### SUPPLIED TEXT
------------

With his heart in turmoil, if he pushes his exploration further, he may discover that even his life companion was chosen not by him, but by his fear. He might discover that he studied, built a family, had children, and even found himself in a professional career or filling a job, all resulting from following the dictates of a world deformed by his fright.
Leadership vs Sheepship
Only an individual who has the bravery and persistence to reach this innermost, sincere part of his being, can promise to himself that he will never again be driven by fear and can undertake the insurmountable endeavour to cast off this mortal ballast. To keep this resolution will require the same commitment and courage that Caesar mustered to cross the Rubicon, and George Washington amassed to re-cross the Delaware River and march into Trenton in the deepest winter. It will mean going beyond the threshold and surmounting the daunting barrier between leadership and “sheepship”. Leadership is about coming to the fore and taking responsibility, but sheepship requires nothing more than following passively, like a sheep.
Fear and all the negative emotions that spring from it, shape the world as we know it. The most terrible illness of our world is not cancer or AIDS – and our real plagues are not pollution, criminality, wars or the endemic poverty of vast regions of the planet. These can be considered effects, at the most. The real evil is the immeasurable abyss of man’s negative emotions; of those, the first is fear. This explains the biblical tradition, according to which, Fear is the original sin of man, and his indelible psychological stigma. “I heard Your steps in the Garden and I was afraid” – are the first words of Adam uttered on the threshold of the Paradise that is by now lost.
The Hindu tradition handed down through the millennia in the Bhaghavad Gita, points out “fearlessness” as the condition of the warrior – the first quality of a hero and a man of divine nature.  And not by chance, the Turkish national anthem starts with the word: korkma – meaning, “no fear”.
And Yavuz Sultan Selim,  the father of Sultan Suleiman the Magnificent, has left to us these intense words:
If you have courage, you achieve victory.
If you are in doubt, you are in danger.
If you are in fear, you are dead.
Fear creates the object of one’s fear 
There was a time when I believed, like everyone else, that fear is the natural reaction to something threatening, and that it is external. But this is not so. When I started to study myself, to be more attentive and impartial in observing my reactions and those of others in a variety of circumstances presented by life, I understood that in reality the mechanism of fear works in exactly the opposite way. First we are afraid, and then we unconsciously invite, or even create that of which we are most afraid.
Fear creates the object of one’s fear, and plots secretly for us to meet it.

------------

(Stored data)
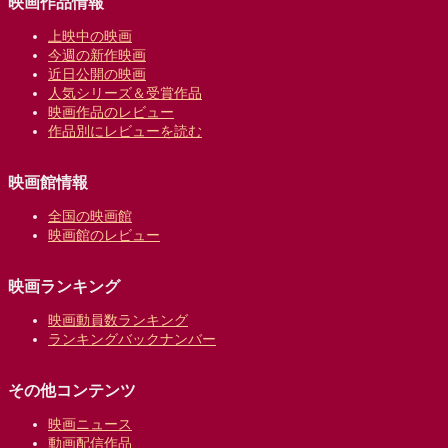
映画作品情報
上映中の映画
今週の新作映画
近日公開の映画
人気シリーズ＆受賞作品
映画作品のレビュー
作品別にレビューを読む
映画館情報
全国の映画館
映画館のレビュー
映画ランキング
映画動員数ランキング
ランキングバックナンバー
その他コンテンツ
映画ニュース
動画配信作品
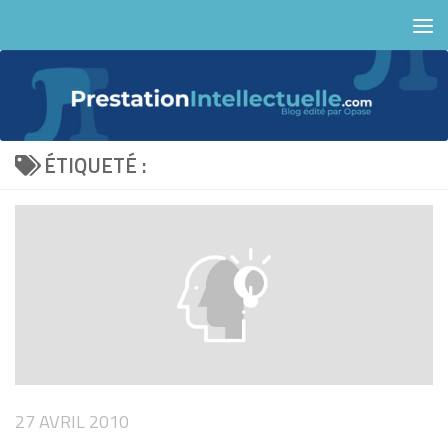
Skip to content
ÉTIQUETÉ :
27 AVRIL 2010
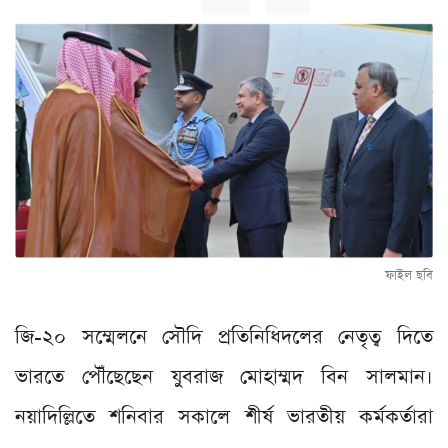
ফাইল ছবি
জি-২০ সম্মেলনে সৌদি প্রতিনিধিদলের নেতৃত্ব দিতে
ভারতে পৌঁছেছেন যুবরাজ মোহাম্মদ বিন সালমান।
নয়াদিল্লিতে শনিবার সকালে শীর্ষ ভারতীয় কর্মকর্তারা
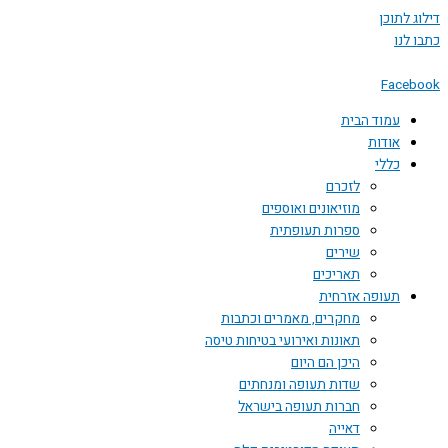
דילוג לתוכן
כתבו לנו
Facebook
עמוד הבית
אודות
כללי
לזכרם
מוזיאונים ואוספים
ספרות תעופתית
שירים
תאריכים
תעופה אזרחית
מחקרים, מאמרים וכתבות
תאונות ואירועי בטיחות טיסה
היכן הם היום
שדות תעופה ומנחתים
חברות תעופה בישראל
דאייה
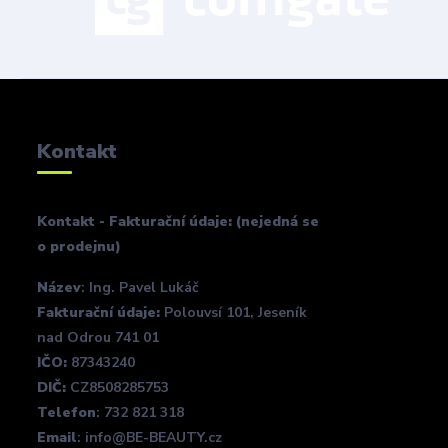
Kontakt
Kontakt - Fakturační údaje: (nejedná se
o prodejnu)
Název
: Ing. Pavel Lukáč
Fakturační údaje:
Polouvsí 101, Jeseník
nad Odrou 741 01
IČO:
87343240
DIČ:
CZ8508285753
Telefon
: 732 821 318
Email
: info@BE-BEAUTY.cz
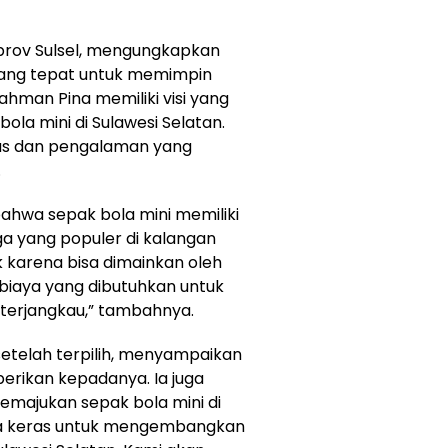
prov Sulsel, mengungkapkan
ang tepat untuk memimpin
Rahman Pina memiliki visi yang
la mini di Sulawesi Selatan.
luas dan pengalaman yang
.
bahwa sepak bola mini memiliki
ga yang populer di kalangan
ik karena bisa dimainkan oleh
 biaya yang dibutuhkan untuk
f terjangkau,” tambahnya.
etelah terpilih, menyampaikan
berikan kepadanya. Ia juga
ajukan sepak bola mini di
rja keras untuk mengembangkan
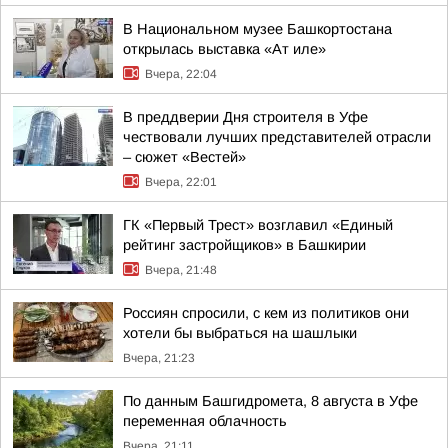
В Национальном музее Башкортостана
открылась выставка «Ат иле»
Вчера, 22:04
В преддверии Дня строителя в Уфе
чествовали лучших представителей отрасли
– сюжет «Вестей»
Вчера, 22:01
ГК «Первый Трест» возглавил «Единый
рейтинг застройщиков» в Башкирии
Вчера, 21:48
Россиян спросили, с кем из политиков они
хотели бы выбраться на шашлыки
Вчера, 21:23
По данным Башгидромета, 8 августа в Уфе
переменная облачность
Вчера, 21:11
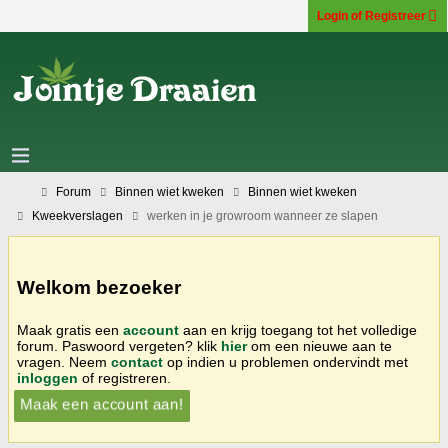
Login of Registreer
Forum
Binnen wiet kweken
Binnen wiet kweken
Kweekverslagen
werken in je growroom wanneer ze slapen
Welkom bezoeker
Maak gratis een
account
aan en krijg toegang tot het volledige
forum. Paswoord vergeten? klik
hier
om een nieuwe aan te
vragen. Neem
contact
op indien u problemen ondervindt met
inloggen
of registreren.
Maak een account aan!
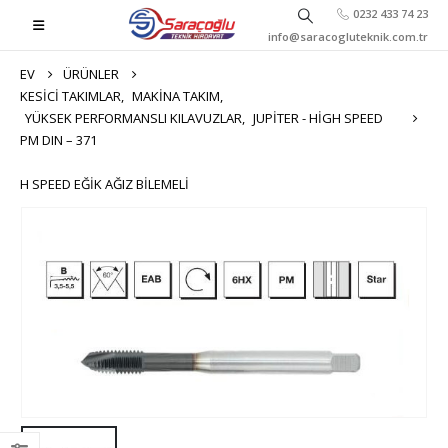
0232 433 74 23
info@saracogluteknik.com.tr
EV
ÜRÜNLER
KESICI TAKIMLAR
,
MAKINA TAKIM
,
YÜKSEK PERFORMANSLI KILAVUZLAR
,
JUPITER - HIGH SPEED
PM DIN – 371
H SPEED EĞIK AĞIZ BILEMELI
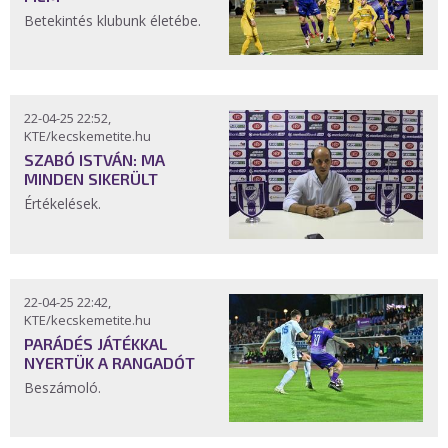
Betekintés klubunk életébe.
22-04-25 22:52,
KTE/kecskemetite.hu
SZABÓ ISTVÁN: MA
MINDEN SIKERÜLT
Értékelések.
22-04-25 22:42,
KTE/kecskemetite.hu
PARÁDÉS JÁTÉKKAL
NYERTÜK A RANGADÓT
Beszámoló.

------------

### TASK
In the passage on fear, which word begins the Turkish national anthem?

### REPLY TO THE EXERCISE
Korkma, meaning "no fear."